Dateline November 3, 2022, Petra, the Siq and the Treasury
After the ruins and castles of our first days, this was the morning we had been waiting for: Petra, the lost city. It is one of those rare places that lives up to every postcard ever made of it.

The Nabateans. Petra was the work of the Nabateans, a desert Arab people who turned a hidden canyon into the capital of a trading empire somewhere around the fourth century BC. Their real genius was water. In a bone-dry land they became master engineers, catching and holding every drop with dams, channels, and cisterns, and on the strength of that they grew rich brokering the caravan trade in spices, incense, silk, and much else between Arabia, India, China, Egypt, and Rome. The Greek geographer Strabo, writing of them, described a people ruled by a royal house but with a striking democratic streak, no slaves among them and the work shared out by all. At its height, around the first century, Petra held something like twenty thousand people. Then Rome annexed the kingdom in 106, the trade routes shifted, an earthquake came in time, and the city slowly emptied, until it was lost to the outside world for centuries, known only to the Bedouin.
Rediscovered. It came back to the West in 1812, when a young Swiss traveler, Johann Ludwig Burckhardt, fluent in Arabic and dressed as a Muslim pilgrim, talked his way in on the pretext of sacrificing a goat at the nearby tomb of Aaron. He could not linger or take notes for fear of being unmasked as a treasure-hunting infidel, but he saw enough to be sure he had found the fabled Petra.
Our guide, Mariam. Our guide was Mariam, a Bedouin woman of about forty-five and a Petra story in herself. She was born in a cave on the south side of the ruins and lived there until she was eight, her schooling begun in that cave; she grew up playing in the ruins before the crowds came, set her heart on guiding, worked her way through school and college, which the job requires, and became the first Bedouin woman ever to guide at Petra. Her tribe has held this corner of Jordan for centuries and counts itself descended from the Nabateans. When Petra became a destination, the government moved some two hundred and fifty families, Mariam's among them, out of the caves and into housing at Umm Sihon above the site.
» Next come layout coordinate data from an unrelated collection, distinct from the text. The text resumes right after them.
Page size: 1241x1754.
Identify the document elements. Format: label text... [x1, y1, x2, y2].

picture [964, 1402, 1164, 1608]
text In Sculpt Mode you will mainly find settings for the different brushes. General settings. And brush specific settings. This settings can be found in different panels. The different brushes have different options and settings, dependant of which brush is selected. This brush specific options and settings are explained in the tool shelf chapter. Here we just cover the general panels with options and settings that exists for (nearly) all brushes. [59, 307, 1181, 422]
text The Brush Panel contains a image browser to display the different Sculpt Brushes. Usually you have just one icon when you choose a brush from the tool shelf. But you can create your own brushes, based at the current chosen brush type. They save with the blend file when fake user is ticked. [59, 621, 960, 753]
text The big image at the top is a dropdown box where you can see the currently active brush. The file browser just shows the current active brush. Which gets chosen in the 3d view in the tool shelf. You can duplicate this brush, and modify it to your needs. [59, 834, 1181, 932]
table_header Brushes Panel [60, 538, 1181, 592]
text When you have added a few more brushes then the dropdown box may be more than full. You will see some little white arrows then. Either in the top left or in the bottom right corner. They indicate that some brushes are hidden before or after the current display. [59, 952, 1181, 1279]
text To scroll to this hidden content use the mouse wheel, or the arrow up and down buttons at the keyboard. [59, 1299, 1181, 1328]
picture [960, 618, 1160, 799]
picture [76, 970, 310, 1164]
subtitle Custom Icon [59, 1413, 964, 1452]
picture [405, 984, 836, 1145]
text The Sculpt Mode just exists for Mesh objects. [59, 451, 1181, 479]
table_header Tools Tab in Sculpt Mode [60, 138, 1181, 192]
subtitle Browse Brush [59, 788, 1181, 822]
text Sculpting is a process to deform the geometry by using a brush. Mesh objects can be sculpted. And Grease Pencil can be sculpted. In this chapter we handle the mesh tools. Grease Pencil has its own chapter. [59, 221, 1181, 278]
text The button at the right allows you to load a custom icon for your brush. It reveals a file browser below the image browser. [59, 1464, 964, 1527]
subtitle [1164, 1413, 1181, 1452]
She told us about her brother, who married a nurse from New Zealand, Marguerite van Geldermalsen, known as Umm Rami, who lived with him in his cave for seven years, learning to bake bread on hot stones and to haul water up by donkey. Marguerite's lovely book about that life, Married to a Bedouin, is well worth seeking out.
Walking in. We set out from the visitor center toward the entrance, passing tombs and carvings before we even reached the gorge, among them the two-story Obelisk Tomb.


Down the Siq. The Siq is the heart of the approach, a narrow canyon a little over a kilometer long, part natural fault and part Nabatean cutting, that twists its way down toward the city. Along both walls run the waterworks, pottery pipes on one side and a rock-cut channel on the other, with dams to hold back the flash floods and feed the cisterns. The water came from Wadi Musa, the Valley of Moses, outside the walls.

The rock itself is half the show, wind and water having carved the sandstone into shapes the Nabateans clearly saw as plainly as we did. Mariam pointed out the ones with names, the Elephants among them.

Set into the wall is the Caravan Relief, a carving honoring the camel trains the city lived by. When floods buried the floor of the Siq under feet of silt, they preserved the lower part of it, the men's feet and the camels' legs, while the rest wore away.

The Treasury. And then the Siq narrows to a slot, and through it, lit and framed, comes the first glimpse of the Treasury. Nothing quite prepares you for it.

Step clear of the canyon and it stands before you whole, Al-Khazneh, the Treasury, some forty meters of rose-colored facade carved straight into the cliff. For all the name, it is almost certainly a royal tomb, most likely that of King Aretas IV, who reigned in the city's golden age around the turn of the first century. The "treasury" is a Bedouin legend, that a pharaoh hid his gold in the great stone urn at the top, and you can still see where hopeful gunfire chipped at it over the years.

Indiana Jones. For a great many of us, this facade was our first sight of Petra, on a movie screen. In Indiana Jones and the Last Crusade, Steven Spielberg's 1989 film from a story by George Lucas, the Treasury plays the front of the temple that hides the Holy Grail at the end of the Canyon of the Crescent Moon. Only the outside is Petra; the chamber within is a plain, bare room, and the grail hall was a set built elsewhere. But the outside is more than enough.

We stood a long while just looking at it. Then, with the whole of the inner city still ahead of us, we walked on past the Treasury and deeper into Petra.